### ESERCIZIO PROPOSTO 1
Quali righe dell'elenco contengono la stringa "kern"? Elencale tutte, distinguendo tra maiuscole e minuscole.

### ESTRATTO DEL TESTO
Intervista che mi è piaciuta davvero molto, concordo su tutto


----------



## numero 3 (16 Novembre 2018)

diavoloINme ha scritto:


> Ma anche vincendo lo scudetto si va in champions.
> Questa è la mentalità da napoli e roma che hanno quel posticino fisso per l'europa, anche grazie alle nostre sciagure, e hanno contribuito a trasformare il campionato italiano in quello scozzese, non pensandoci minimamente a lottare per il primo posto ma impegnate solo affinchè tutto rimanga allo stato attuale.
> Questo non è sport.



Giusto quoto Tutto, puntare al 4° posto è antisportivo e degradante PER IL TIFOSO a cui del bilancio dovrebbe fregare ZERO, inoltre e l'ho già scritto più volte significa fare un'intera campionato fra il 6/7° posto sperando nel filotto finale.
Non posso farci niente ovviamente ma questo NON È IL MILAN CHE VOGLIO.


----------



## MrPeppez (16 Novembre 2018)

Eh si perchè vincere lo scudetto non vuole dire Champions, quanta incompetenza, questi qui son peggio di Berlusconi e Galliani


----------



## Marcex7 (16 Novembre 2018)

Vincere questa serie A,non ti aiuta ad essere più competitivo in Europa perchè è un campionato mediocre.
Sono le batoste in CL e il confrontarsi con altre realtà europee che ti fa crescere la squadra


----------



## Davidoff (16 Novembre 2018)

Marcex7 ha scritto:


> Vincere questa serie A,non ti aiuta ad essere più competitivo in Europa perchè è un campionato mediocre.
> Sono le batoste in CL e il confrontarsi con altre realtà europee che ti fa crescere la squadra



Ma vincere lo scudetto significa avere una squadra attrezzata per andare più che bene anche in Champions, una cosa non esclude l'altra, anzi...bisogna giocarsela in ogni competizione, senza questa mentalità saremo la Roma 2.0.


----------



## camtut22 (16 Novembre 2018)

danjr ha scritto:


> Intervista che mi è piaciuta davvero molto, concordo su tutto



Galliani, sei tu?


----------



## Davidoff (16 Novembre 2018)

Lineker10 ha scritto:


> Senza fare tanti km, la Juventus ha ceduto Vidal, Pogba Bonucci e Higuain in questi anni. Il punto è che quei soldi li hanno reinvestiti bene migliorando costantemente il livello della rosa. Che è quello che dobbiamo fare noi.
> 
> Comunque io non ho detto che DOBBIAMO cedere i big della rosa, ovviamente, casomai che SEI COSTRETTO a cederli se loro sono big e tu non lo sei...
> 
> ...

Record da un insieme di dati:

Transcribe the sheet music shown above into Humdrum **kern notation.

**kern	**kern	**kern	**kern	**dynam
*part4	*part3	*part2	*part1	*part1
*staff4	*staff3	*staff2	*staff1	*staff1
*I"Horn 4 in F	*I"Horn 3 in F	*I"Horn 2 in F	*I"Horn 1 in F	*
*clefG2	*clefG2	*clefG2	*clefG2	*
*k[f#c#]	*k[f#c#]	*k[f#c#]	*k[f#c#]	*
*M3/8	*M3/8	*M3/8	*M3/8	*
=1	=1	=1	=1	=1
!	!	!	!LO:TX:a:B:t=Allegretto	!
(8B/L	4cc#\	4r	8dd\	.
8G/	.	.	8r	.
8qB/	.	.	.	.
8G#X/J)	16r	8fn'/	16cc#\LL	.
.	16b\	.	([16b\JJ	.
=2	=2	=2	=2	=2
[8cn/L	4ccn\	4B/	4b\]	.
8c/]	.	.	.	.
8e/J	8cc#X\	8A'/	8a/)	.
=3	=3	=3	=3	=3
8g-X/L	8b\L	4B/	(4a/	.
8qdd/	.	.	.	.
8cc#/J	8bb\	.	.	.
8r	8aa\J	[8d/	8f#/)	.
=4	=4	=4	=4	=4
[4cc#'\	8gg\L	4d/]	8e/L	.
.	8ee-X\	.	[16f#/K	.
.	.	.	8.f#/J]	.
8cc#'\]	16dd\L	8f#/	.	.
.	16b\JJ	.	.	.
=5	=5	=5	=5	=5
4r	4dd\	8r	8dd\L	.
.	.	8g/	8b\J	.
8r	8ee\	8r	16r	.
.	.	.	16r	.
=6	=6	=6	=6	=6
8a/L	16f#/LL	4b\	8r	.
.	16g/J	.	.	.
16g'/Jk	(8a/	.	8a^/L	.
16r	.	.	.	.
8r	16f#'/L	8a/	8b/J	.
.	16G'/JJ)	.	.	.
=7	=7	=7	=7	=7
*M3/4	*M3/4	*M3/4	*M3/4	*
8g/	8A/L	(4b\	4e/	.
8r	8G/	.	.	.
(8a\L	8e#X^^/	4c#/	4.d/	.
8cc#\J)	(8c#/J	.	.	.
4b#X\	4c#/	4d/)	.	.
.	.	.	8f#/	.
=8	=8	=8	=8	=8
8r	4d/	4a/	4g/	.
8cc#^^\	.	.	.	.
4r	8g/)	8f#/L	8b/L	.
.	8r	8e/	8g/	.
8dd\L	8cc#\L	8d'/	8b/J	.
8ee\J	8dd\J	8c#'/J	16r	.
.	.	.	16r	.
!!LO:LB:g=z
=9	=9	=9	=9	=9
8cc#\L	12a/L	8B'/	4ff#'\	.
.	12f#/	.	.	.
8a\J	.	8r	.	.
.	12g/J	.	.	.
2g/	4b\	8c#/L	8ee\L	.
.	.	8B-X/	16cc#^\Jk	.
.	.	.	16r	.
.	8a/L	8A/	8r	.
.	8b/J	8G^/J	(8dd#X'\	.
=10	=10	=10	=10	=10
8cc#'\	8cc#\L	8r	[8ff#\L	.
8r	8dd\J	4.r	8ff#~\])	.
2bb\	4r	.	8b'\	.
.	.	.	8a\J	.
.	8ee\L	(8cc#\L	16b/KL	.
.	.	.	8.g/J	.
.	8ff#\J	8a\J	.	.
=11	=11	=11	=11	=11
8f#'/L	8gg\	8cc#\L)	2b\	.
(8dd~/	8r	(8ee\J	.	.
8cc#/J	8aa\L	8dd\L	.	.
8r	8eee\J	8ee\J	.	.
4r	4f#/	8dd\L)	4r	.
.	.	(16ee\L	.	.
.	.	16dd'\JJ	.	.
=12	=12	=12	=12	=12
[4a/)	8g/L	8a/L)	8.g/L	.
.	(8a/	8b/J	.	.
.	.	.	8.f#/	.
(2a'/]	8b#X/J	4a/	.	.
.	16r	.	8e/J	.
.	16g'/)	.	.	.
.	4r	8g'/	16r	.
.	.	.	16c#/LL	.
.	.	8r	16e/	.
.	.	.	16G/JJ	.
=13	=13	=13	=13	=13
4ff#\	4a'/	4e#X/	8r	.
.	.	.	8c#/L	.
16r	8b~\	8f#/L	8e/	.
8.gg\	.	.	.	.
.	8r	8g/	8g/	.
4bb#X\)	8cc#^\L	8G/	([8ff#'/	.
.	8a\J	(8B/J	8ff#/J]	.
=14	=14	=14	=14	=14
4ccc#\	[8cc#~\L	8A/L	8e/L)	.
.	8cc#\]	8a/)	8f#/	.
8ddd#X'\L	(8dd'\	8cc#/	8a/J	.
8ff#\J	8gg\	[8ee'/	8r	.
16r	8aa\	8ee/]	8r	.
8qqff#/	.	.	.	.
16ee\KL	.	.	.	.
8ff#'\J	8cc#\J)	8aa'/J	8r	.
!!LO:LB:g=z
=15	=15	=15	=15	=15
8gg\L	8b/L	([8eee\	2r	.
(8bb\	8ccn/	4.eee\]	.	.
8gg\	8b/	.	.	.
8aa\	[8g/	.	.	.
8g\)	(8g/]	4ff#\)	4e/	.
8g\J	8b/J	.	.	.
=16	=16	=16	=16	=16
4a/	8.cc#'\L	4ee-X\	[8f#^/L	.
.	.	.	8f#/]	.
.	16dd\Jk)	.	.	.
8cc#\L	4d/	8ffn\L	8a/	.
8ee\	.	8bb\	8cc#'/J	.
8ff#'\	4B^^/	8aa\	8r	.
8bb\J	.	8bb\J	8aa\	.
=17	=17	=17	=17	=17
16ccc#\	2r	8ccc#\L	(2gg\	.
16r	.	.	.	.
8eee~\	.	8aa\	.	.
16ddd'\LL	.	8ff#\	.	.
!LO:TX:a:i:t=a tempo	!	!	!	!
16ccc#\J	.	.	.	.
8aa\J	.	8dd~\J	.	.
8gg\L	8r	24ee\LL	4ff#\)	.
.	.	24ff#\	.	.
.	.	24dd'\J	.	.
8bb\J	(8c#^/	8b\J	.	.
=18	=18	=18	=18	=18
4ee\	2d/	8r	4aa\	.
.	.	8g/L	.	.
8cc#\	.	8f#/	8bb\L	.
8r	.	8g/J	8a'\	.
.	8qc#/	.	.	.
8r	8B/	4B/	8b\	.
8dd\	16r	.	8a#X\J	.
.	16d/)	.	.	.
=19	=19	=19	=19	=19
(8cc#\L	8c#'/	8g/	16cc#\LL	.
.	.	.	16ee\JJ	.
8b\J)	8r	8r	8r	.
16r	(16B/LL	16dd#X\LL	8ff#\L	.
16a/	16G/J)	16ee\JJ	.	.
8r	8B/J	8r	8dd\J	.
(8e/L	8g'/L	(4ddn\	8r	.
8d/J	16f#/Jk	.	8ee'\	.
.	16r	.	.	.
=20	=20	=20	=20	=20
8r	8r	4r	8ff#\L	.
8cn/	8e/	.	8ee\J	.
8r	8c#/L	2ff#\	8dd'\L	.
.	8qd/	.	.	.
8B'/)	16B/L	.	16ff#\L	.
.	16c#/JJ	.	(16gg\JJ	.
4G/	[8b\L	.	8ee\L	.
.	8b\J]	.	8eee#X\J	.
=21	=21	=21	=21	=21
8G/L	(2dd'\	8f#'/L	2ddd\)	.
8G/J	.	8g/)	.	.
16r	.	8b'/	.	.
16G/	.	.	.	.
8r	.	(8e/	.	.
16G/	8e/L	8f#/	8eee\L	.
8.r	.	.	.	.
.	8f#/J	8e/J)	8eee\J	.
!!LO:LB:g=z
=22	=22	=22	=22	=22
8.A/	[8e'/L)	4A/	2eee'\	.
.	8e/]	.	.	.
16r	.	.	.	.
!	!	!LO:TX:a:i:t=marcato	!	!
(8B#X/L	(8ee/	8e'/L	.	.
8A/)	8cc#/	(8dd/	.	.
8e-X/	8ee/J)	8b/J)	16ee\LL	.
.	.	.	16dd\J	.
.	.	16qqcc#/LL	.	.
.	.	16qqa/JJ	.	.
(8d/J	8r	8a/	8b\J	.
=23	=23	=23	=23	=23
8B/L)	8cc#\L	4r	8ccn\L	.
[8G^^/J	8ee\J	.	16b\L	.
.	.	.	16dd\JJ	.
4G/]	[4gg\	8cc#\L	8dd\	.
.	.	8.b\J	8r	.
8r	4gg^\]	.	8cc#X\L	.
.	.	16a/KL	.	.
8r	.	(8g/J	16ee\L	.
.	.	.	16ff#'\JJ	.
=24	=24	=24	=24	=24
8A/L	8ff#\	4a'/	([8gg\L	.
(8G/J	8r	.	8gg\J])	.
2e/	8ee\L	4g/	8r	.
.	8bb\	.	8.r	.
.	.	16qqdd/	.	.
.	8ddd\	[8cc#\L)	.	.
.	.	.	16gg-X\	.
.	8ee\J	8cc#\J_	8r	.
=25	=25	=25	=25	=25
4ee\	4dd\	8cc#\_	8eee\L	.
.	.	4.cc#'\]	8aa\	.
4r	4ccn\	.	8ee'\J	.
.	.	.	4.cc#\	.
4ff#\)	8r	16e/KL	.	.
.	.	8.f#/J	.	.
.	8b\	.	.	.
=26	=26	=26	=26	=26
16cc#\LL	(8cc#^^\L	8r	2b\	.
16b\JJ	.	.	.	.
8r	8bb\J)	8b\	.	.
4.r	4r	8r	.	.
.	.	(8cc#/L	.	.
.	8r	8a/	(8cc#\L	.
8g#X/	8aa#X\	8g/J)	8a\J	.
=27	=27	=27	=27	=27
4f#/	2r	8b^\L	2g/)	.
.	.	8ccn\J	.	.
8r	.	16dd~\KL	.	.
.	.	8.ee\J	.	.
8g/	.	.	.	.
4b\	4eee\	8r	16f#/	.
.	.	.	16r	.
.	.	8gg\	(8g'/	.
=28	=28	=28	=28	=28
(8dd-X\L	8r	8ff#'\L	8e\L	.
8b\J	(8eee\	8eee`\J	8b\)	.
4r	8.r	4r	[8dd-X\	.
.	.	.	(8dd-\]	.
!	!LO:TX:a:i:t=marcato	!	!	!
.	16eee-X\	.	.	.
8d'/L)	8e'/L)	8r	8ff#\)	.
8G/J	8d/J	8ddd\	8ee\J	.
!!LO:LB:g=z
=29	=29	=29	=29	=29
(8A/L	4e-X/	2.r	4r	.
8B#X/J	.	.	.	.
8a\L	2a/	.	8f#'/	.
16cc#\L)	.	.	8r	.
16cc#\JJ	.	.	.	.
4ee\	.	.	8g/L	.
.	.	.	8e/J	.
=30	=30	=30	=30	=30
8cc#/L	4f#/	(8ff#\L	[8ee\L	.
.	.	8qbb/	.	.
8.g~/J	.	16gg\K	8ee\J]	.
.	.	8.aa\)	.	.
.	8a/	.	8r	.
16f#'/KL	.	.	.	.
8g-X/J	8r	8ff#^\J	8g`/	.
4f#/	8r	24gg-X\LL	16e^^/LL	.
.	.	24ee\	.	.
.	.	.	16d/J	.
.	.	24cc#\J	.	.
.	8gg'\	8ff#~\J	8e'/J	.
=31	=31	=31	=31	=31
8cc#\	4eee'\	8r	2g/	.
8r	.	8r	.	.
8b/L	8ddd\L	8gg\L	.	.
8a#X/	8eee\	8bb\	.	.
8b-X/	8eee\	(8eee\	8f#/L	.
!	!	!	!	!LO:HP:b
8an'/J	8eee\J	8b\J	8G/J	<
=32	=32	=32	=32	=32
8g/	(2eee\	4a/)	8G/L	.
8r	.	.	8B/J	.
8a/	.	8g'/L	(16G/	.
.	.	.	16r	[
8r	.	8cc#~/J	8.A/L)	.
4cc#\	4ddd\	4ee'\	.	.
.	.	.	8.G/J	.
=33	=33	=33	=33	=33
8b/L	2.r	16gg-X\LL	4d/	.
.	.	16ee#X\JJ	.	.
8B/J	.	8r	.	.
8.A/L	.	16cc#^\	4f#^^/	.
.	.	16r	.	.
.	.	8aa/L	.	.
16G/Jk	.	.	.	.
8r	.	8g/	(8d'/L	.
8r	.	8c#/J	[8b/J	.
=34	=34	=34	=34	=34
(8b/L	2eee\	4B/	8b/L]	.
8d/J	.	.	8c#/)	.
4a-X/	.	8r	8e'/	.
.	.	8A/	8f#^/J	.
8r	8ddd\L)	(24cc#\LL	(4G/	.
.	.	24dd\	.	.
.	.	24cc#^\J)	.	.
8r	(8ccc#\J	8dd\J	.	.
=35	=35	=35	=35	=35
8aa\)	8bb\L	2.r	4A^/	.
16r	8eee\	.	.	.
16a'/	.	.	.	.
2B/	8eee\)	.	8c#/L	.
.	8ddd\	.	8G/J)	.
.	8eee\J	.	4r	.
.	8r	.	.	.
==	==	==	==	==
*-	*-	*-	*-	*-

### ESERCIZIO PROPOSTO 2
Rispondi a queste domande sulla discussione del forum riportata sopra:
(a) Secondo Marcex7, che cosa fa crescere la squadra?
(b) Quali giocatori ha ceduto la Juventus secondo il messaggio di Lineker10 citato da Davidoff?
(c) Secondo Davidoff, che cosa saremo senza la mentalità di giocarsela in ogni competizione?

### RISPOSTA 1
Transcribe the sheet music shown above into Humdrum **kern notation.
**kern	**kern	**kern	**kern	**dynam

### RISPOSTA 2
(a) Le batoste in CL e il confrontarsi con altre realtà europee.
(b) Vidal, Pogba, Bonucci e Higuain.
(c) La Roma 2.0.